The days of creating personal Web sites with static HTML are over. Instead, people blog. As the creator of zompist.com, what do you think of this change?
[To consider: ease of use for creators and readers, juxtapose each’s methods for organizing content, does old blog content get “lost” in deep time, blog interlinking creates a “vast but shallow” present, how does each technology facilitate stumbling upon the unexpected]
—Mark Irons
Blogs are a neat example of the power of an incremental improvement in UI. I used to write my rants pages in raw HTML— not a huge task, but coupled with having to update the change page and RSS feed and upload the files, and being limited to one computer, it was just enough of a hassle that I’d normally skip it. WordPress makes it just easy enough. (Except when it messes up paragraphs. I hate that.)
Similarly, though I have my doubts about Wikipedia, I love MediaWiki. It makes it much much easier to provide a lot of background information on Almea.

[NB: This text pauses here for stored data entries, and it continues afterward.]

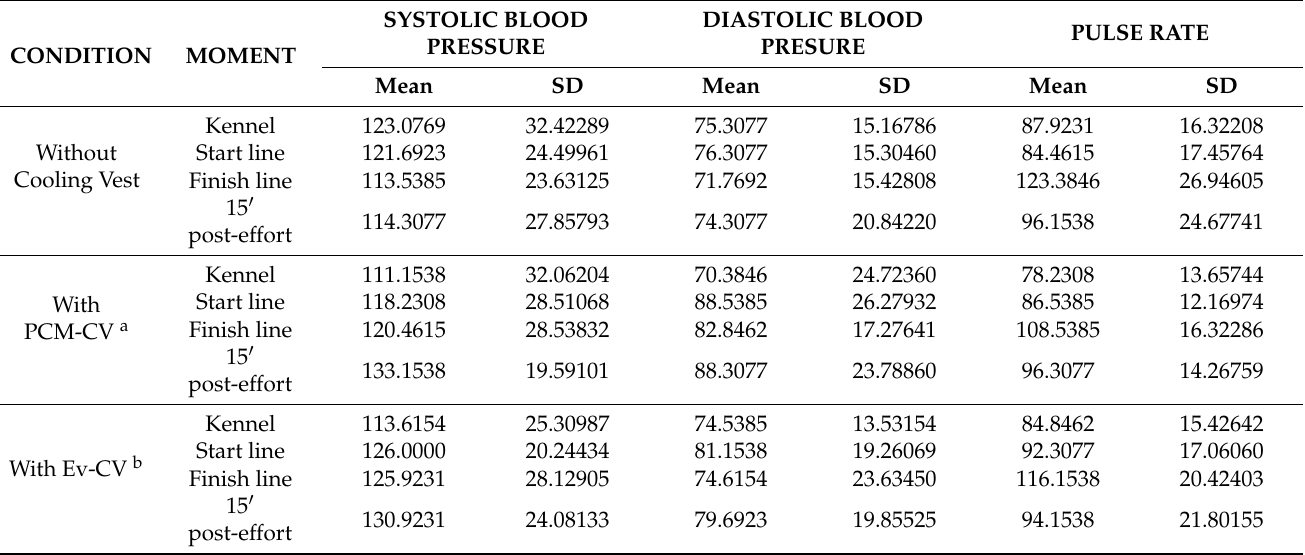
Table 10. Mean values and standard deviations for systolic blood pressure (N =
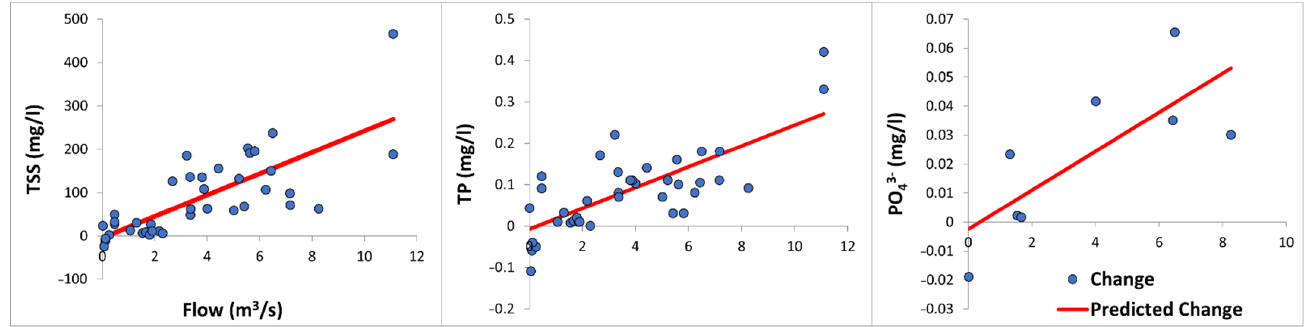
Figure 3. Regression plots for the three constituents that displayed a stronger relationship (adjusted R square > 0.5) between change in concentrations during transport along the Upper Qu’Appelle River with flow rate. Flow is average daily flow in m 3 /s at the WSA gauging station Elbow Diversion.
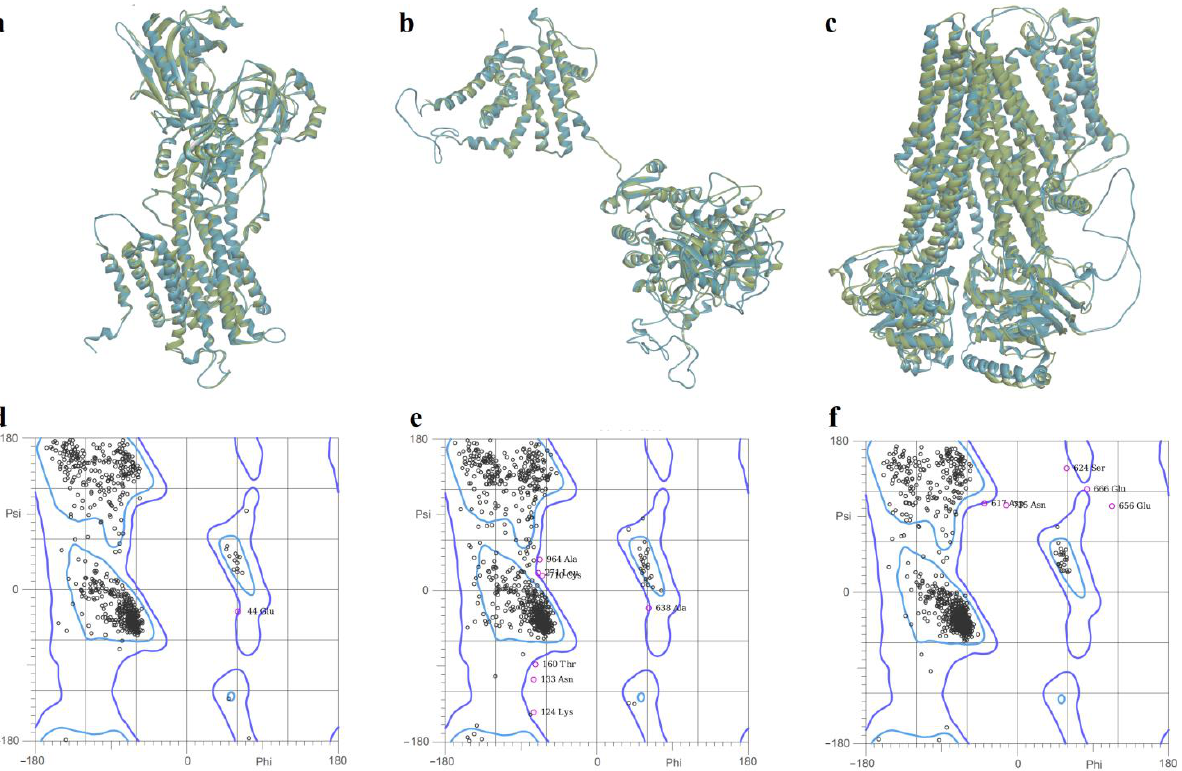
Figure 5. ( a ) — Superposition of SERCA2b model generated with YASARA (blue) on experimental (green) structure (PDB ID: 6LN9); ( b ) — superposition of Slo1 model (monomer) generated with SWISS-MODEL (blue) on experimental (green) structure (PDB ID: 6V35); ( c ) — superposition of SUR2 model generated with AlphaFold (blue) on experimental (green) structure (PDB ID: 7MIT); ( d ) — Ramachandran plot for SERCA2b model; ( e ) — Ramachandran plot for Slo1 model; ( f ) — Ramachandran plot for SUR2 model.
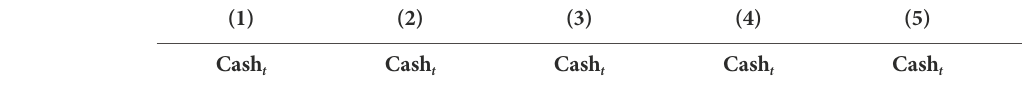
TABLE 10 Six major topics of COVID-19 and corporate cash holdings (performance review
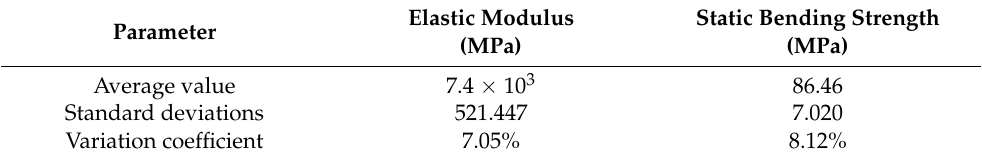
Table 2. Mechanical properties of bamboo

But there’s plenty of things on zompist.com that don’t fit into either format: the culture tests, the LCK, the comics and stories, references like the numbers list, the longer articles and editorials.

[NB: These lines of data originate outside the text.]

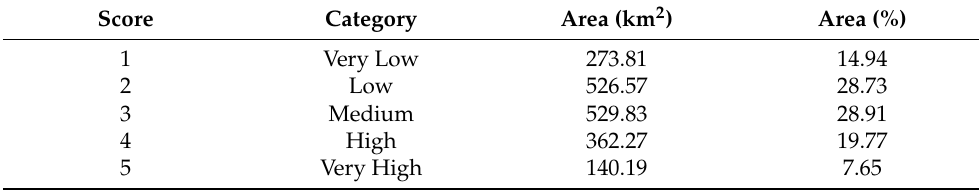
Table 3. Area of Grayson County, VA, USA, represented by geodiversity index categories and scores. Score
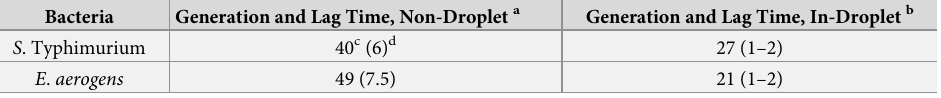
Table 3. Comparison of lag phase duration and generation times for S . Typhimurium and E . aerogens outside and inside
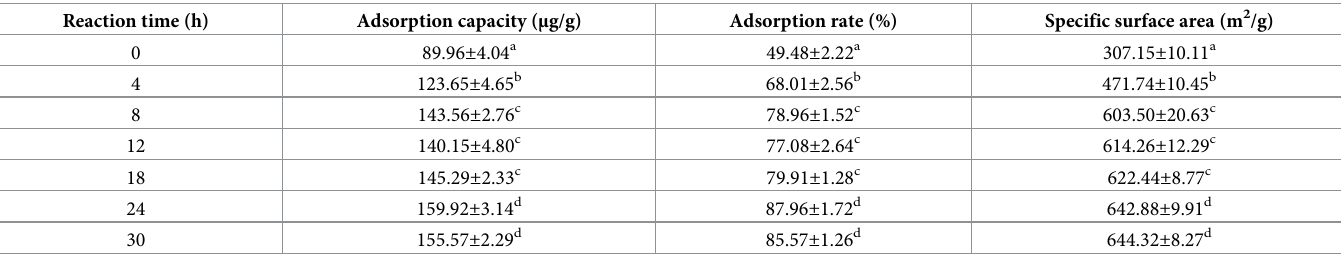
Table 2. Effect of reaction time on the specific surface area and adsorption to AFB1 of MMS.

As for the content considerations you mention, I think blogs work best for short thoughts and reactions that don’t build on each other (except in a narrative way). It’s a little too early to play curmudgeon and complain that the kids today don’t have the patience to read long web pages. Longer articles are still better for treating a subject in more depth, and for that matter there are still uses for dead trees.